La France, première destination de la diaspora
La France reste la principale destination des Algériens. En 2019, près de 846 400 immigrés de première génération et 1,2 million de descendants directs y vivaient. Les motifs d’installation sont majoritairement familiaux et universitaires, tandis que l’immigration économique reste minoritaire.

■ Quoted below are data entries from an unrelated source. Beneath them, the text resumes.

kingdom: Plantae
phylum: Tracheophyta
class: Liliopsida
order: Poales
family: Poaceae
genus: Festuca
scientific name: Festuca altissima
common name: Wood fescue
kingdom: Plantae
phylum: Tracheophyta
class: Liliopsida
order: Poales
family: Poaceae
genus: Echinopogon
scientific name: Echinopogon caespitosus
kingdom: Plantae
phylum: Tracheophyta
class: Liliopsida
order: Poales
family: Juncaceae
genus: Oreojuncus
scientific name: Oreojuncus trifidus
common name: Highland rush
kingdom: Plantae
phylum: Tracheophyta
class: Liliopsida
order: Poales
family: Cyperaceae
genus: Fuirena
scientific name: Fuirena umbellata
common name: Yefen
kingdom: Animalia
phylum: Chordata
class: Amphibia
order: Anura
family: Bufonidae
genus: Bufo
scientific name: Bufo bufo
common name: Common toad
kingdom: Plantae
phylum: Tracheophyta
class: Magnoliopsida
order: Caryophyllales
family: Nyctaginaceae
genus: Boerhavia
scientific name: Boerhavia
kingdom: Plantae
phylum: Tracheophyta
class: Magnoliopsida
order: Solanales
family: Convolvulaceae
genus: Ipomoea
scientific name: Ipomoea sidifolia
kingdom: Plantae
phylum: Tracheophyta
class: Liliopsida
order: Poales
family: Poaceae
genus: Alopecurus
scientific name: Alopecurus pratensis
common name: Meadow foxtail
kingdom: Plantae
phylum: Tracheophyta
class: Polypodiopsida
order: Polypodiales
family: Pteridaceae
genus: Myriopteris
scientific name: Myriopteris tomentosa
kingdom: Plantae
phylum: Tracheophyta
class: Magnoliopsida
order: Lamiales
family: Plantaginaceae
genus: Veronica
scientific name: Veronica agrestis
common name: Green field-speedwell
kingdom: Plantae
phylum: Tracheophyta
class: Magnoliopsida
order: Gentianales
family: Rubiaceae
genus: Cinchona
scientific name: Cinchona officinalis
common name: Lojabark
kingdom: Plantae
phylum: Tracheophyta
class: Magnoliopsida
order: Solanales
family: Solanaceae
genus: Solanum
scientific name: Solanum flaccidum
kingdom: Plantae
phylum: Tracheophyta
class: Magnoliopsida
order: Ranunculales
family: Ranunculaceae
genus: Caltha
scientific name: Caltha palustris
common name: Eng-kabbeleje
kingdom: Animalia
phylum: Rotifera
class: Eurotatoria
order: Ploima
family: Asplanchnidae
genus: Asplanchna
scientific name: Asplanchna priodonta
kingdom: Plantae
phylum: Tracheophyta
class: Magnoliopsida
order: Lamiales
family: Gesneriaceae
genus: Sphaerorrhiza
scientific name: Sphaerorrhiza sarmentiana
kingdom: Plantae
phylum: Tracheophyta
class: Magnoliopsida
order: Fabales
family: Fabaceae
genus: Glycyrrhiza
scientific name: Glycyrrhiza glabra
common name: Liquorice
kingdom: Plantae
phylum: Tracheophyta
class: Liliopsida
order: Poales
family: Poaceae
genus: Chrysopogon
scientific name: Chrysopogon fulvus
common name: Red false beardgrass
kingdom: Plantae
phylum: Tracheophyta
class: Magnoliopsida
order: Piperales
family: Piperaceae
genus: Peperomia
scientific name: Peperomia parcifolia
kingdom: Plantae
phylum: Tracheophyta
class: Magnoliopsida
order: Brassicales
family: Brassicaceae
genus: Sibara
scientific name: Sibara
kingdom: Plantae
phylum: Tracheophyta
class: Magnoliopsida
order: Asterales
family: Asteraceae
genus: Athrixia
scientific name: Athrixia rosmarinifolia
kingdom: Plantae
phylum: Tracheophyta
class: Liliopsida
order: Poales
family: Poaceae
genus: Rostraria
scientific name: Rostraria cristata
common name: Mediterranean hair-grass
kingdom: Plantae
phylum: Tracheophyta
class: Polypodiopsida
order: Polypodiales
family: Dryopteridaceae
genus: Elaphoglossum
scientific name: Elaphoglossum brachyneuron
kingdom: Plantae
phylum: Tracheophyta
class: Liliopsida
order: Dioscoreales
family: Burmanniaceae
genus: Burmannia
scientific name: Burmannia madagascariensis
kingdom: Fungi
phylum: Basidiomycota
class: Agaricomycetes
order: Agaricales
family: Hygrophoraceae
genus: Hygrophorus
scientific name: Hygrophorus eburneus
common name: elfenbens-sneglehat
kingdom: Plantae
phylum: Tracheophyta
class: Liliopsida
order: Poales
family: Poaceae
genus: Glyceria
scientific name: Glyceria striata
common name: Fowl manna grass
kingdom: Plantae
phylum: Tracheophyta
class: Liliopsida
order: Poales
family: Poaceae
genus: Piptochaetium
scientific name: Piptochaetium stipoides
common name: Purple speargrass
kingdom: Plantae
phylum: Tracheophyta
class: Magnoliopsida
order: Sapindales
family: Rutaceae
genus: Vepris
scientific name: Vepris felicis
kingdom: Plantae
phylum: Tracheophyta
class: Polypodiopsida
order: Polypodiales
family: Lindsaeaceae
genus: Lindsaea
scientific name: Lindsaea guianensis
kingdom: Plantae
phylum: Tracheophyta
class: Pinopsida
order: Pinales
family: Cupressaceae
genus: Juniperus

Les Algériens figurent également parmi les nationalités les plus concernées par le séjour irrégulier et la rétention administrative.
Un phénomène historique et récent
Les migrations algériennes vers l’Europe ne datent pas d’aujourd’hui. Sous la colonisation française, des figures de la résistance ont été déportées. Pendant la guerre d’indépendance, de nombreux militants ont trouvé refuge dans les pays voisins. Après 1962, l’instabilité politique et l’autoritarisme ont poussé journalistes, opposants et militants à l’exil. Plus récemment, ce sont surtout de jeunes diplômés en quête de perspectives professionnelles et sociales qui quittent le pays.
Les « harragas » et les risques liés à l’exil
Les départs clandestins vers l’Europe, appelés « harragas », mettent en lumière les difficultés économiques et sociales. Ces jeunes sont exposés à la précarité, à l’exploitation et aux réseaux criminels, justifiant, selon les autorités, l’appel au retour et la régularisation administrative.
Une diaspora mondiale et des liens économiques forts
La diaspora algérienne est estimée entre 6 et 7 millions de personnes dans le monde, avec de fortes communautés en Europe et en Amérique du Nord. Elle comprend immigrés récents, descendants, binationaux, étudiants et travailleurs. Les transferts financiers vers l’Algérie représentent une source de revenus importante pour de nombreuses familles.
Un message politique et diplomatique
L’appel de Tebboune vise à la fois les jeunes en détresse et les partenaires européens, en affirmant la volonté d’Alger de contrôler les flux migratoires. Le succès de cette mesure dépendra toutefois des perspectives économiques et sociales offertes dans le pays, dans un contexte bilatéral tendu avec la France depuis 2024.